**Instructions to follow:** Please filter the data below down to the lines holding the string "casing".

※ ※ ※

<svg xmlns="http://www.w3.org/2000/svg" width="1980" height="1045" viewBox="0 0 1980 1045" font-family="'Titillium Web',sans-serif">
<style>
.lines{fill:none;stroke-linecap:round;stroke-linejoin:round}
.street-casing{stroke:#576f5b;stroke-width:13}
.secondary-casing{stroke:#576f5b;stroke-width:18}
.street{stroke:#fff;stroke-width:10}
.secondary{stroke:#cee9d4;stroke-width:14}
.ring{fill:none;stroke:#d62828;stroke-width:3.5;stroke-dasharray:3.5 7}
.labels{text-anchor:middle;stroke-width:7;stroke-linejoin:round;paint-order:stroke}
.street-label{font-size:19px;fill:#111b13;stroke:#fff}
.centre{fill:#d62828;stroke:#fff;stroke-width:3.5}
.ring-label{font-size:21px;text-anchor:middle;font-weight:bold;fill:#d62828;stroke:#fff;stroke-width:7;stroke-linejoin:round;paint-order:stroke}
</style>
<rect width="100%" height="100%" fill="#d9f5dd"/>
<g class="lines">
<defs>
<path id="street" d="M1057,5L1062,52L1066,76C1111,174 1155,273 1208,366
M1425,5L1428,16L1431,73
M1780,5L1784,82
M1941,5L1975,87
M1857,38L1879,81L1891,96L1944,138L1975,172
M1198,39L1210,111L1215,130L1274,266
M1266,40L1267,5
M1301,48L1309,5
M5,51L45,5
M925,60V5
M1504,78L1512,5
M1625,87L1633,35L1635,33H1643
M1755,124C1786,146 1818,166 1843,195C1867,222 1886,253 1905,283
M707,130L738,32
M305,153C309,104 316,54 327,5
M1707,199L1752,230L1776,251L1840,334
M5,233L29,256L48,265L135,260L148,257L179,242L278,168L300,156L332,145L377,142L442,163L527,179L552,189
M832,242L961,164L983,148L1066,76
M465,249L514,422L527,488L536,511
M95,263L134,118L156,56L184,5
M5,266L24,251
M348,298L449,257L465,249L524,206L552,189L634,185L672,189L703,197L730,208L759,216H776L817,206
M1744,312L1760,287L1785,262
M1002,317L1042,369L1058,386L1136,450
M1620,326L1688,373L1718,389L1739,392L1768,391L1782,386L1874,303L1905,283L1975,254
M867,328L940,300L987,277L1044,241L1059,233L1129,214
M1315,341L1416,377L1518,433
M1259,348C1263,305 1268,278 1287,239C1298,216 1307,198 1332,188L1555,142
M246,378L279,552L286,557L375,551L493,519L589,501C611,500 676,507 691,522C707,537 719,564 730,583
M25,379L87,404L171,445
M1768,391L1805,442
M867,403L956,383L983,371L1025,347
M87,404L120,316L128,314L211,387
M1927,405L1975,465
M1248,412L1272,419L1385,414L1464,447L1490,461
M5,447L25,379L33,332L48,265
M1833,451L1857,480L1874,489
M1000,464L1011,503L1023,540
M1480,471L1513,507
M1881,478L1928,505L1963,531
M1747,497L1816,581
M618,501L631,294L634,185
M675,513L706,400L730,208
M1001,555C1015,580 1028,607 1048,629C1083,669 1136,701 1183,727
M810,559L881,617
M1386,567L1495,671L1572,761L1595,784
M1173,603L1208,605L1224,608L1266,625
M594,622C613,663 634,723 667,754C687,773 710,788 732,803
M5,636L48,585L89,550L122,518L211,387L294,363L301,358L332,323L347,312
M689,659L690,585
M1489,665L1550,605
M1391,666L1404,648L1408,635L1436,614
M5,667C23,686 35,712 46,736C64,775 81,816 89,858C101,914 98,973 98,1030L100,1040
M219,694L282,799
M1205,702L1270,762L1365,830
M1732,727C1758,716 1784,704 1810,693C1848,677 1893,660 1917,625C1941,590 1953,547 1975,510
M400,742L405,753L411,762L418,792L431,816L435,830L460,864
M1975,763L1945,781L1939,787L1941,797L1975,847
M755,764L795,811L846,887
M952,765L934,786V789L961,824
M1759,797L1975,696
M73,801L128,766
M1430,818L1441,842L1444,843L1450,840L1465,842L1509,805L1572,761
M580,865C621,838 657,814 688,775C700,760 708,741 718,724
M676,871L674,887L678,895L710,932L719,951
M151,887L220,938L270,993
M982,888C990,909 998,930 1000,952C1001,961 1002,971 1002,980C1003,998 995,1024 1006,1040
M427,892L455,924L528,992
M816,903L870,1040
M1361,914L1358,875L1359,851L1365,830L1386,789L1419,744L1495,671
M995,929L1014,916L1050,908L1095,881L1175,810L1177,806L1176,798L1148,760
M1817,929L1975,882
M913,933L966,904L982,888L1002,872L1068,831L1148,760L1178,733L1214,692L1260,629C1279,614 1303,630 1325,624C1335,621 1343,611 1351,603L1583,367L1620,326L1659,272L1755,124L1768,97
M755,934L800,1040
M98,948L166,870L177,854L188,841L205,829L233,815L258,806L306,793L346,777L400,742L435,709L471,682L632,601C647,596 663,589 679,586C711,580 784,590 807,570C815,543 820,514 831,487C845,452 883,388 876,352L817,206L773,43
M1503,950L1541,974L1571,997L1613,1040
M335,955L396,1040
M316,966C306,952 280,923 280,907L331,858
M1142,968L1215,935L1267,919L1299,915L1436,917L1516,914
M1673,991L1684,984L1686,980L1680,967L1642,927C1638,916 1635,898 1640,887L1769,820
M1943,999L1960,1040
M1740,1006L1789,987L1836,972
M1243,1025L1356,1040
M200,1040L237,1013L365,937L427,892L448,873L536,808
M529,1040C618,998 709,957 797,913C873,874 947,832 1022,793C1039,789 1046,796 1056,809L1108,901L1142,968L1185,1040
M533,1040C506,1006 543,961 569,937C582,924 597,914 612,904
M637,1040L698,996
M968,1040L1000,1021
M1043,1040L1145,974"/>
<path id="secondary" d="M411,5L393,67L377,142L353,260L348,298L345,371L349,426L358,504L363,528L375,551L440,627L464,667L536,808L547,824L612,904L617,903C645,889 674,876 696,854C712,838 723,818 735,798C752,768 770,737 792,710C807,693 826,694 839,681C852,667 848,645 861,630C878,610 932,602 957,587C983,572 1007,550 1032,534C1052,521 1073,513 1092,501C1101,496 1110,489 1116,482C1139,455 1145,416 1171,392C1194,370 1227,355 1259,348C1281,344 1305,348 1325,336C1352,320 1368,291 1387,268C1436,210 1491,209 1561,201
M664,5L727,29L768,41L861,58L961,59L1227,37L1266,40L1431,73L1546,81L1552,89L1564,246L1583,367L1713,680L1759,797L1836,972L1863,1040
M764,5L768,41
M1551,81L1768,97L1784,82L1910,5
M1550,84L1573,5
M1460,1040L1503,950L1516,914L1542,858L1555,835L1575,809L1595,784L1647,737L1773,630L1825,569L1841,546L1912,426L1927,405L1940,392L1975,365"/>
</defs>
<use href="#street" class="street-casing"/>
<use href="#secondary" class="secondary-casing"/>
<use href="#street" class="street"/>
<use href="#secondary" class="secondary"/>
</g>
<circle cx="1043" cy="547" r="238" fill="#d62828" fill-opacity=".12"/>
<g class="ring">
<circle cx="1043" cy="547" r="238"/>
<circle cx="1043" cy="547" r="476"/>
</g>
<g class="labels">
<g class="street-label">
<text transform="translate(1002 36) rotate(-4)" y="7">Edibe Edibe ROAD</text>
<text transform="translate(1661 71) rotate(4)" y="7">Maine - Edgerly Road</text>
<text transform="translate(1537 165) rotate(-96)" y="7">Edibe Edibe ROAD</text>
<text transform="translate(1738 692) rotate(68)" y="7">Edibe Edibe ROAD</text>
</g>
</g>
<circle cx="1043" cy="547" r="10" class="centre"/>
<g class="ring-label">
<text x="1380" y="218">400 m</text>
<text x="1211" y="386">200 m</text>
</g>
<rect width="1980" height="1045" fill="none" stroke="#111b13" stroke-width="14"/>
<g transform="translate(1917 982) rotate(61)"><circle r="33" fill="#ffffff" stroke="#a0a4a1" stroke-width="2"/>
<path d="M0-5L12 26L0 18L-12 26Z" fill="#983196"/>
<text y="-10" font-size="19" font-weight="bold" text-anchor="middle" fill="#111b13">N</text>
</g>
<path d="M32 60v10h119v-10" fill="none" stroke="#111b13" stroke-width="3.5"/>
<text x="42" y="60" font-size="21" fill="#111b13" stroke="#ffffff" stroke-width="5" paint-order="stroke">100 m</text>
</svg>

※ ※ ※

**Problem solution:**
.street-casing{stroke:#576f5b;stroke-width:13}
.secondary-casing{stroke:#576f5b;stroke-width:18}
<use href="#street" class="street-casing"/>
<use href="#secondary" class="secondary-casing"/>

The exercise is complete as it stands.